Future Host Selection, Paying Athletes and More: The State of the Olympic Movement
The International Olympic Committee’s executive board held its second meeting of the month and this one was the biggie, as there was some actual news made during the Session and Kirsty Coventry was able to subtly celebrate the one-year anniversary of her election.
Coming off the Milan-Cortina Winter Games and with two years ahead of LA28 and a Games that promises to be a glitz-fest, there are still many outstanding issues that Coventry and the IOC have to sift through to ensure that the momentum from the past two years does not dissipate. Here’s some of the news that has been making waves within the Olympic movement along with my analysis.
Future Host Process Changes
THE NEWS: The IOC set a target of 2029 to pick a 2036 Olympics host in a currently stalled contest that has long been targeted by India and Qatar, with Germany also in the current running. It brings back a competitive vote wanted by members after L.A. for 2028 and Brisbane for 2032 were chosen without facing a rival candidate. Detailing the new timetable, IOC member Kolinda Grabar-Kitarović said the contest should take shape in March next year. The IOC’s executive board will pick an official short list for “deeper evaluation of a number of interested parties with developed projects,” said Grabar-Kitarović, the former state president of Croatia. A timeline of late-2028 was set to begin a “targeted dialogue” phase with bidders, when their governments will be required to give legal and financial guarantees.

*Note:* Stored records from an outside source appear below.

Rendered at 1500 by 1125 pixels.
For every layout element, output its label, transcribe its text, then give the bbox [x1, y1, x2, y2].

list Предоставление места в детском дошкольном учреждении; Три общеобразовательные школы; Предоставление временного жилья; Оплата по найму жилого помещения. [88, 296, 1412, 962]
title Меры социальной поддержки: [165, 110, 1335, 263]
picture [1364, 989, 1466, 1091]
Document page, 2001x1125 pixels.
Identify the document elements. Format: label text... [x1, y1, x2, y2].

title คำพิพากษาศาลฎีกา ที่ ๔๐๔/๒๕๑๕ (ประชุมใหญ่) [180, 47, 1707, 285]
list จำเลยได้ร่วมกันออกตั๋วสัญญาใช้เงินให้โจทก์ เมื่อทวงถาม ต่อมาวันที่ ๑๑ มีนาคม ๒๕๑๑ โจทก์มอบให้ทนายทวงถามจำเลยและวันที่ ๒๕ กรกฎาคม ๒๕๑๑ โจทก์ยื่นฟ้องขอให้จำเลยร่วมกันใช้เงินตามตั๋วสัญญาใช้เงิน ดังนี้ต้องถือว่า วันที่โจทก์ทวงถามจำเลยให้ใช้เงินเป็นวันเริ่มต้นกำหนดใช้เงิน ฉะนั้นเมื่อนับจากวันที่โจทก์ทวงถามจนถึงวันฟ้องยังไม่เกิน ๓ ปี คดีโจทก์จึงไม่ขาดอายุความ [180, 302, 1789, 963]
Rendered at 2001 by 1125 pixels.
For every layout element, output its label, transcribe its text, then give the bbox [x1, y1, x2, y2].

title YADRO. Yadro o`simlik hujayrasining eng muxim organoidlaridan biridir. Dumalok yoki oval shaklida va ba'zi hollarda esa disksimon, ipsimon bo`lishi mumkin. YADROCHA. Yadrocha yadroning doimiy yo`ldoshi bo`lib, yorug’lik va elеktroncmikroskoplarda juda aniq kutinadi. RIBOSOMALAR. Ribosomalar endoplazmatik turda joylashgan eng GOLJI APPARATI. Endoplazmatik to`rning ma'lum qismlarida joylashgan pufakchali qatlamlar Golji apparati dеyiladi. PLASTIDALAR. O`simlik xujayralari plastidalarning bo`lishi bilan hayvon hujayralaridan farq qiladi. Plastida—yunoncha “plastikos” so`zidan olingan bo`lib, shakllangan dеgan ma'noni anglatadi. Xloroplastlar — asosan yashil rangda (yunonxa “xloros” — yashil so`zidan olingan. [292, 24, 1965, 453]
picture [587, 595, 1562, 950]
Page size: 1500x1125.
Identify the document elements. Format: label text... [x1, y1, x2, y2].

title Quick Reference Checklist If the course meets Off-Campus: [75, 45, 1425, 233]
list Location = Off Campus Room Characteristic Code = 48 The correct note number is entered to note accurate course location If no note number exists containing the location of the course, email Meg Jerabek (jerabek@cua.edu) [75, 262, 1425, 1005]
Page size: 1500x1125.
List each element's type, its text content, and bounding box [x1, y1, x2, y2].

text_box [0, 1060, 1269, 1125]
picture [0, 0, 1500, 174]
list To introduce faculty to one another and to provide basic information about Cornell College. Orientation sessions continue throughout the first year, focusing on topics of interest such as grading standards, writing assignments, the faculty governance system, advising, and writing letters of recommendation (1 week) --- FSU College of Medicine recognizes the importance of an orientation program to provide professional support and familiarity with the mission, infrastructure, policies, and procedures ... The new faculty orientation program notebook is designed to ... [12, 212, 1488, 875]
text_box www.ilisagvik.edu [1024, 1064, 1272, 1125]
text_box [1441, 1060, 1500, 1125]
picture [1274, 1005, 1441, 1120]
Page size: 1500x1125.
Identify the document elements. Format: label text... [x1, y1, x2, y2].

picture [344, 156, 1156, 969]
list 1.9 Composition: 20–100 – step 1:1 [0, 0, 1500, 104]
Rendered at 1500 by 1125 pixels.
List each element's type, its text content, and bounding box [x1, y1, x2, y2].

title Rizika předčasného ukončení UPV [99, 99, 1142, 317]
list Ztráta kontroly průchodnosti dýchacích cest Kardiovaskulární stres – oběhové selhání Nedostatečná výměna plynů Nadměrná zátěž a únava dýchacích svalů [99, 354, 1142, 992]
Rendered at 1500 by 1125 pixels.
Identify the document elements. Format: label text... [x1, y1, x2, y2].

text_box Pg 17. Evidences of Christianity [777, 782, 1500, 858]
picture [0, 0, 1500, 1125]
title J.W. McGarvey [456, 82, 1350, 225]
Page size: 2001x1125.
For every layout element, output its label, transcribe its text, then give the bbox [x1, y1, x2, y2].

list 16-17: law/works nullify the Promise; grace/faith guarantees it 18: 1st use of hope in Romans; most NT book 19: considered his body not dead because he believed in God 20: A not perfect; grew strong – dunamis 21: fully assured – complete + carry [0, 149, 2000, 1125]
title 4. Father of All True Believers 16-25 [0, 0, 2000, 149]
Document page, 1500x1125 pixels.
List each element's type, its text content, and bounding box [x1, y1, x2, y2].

MY TAKE: Ladies and gentleman, start your engines. India was long presumed to be the favorite under the old process but its bid has stumbled under a number of performance-enhancing drug issues for its athletes, a stain that has been part of the country’s sports culture for years and shows no signs of abating. Germany may want to host the Games in 2036 and use it to position the ‘New Germany’ 100 years after the Hitler Games but there’s no way, in my view, the IOC takes them up on the potential offer. That leaves Qatar, which may be the safest bid from a governmental guarantees point of view, even more so than India. The question for Qatar remains the same any bid for a summer event comes in from the Middle East: Are you really going to expect to put the Summer Olympics in Qatar with the temperatures that exist in that country? Yes, you can say that about a lot of countries with rising global temperatures. But Qatar is an extreme case and you can’t just pull a FIFA and put your marquee event in the winter time if you’re the IOC. It’s called the Summer Olympics for a reason.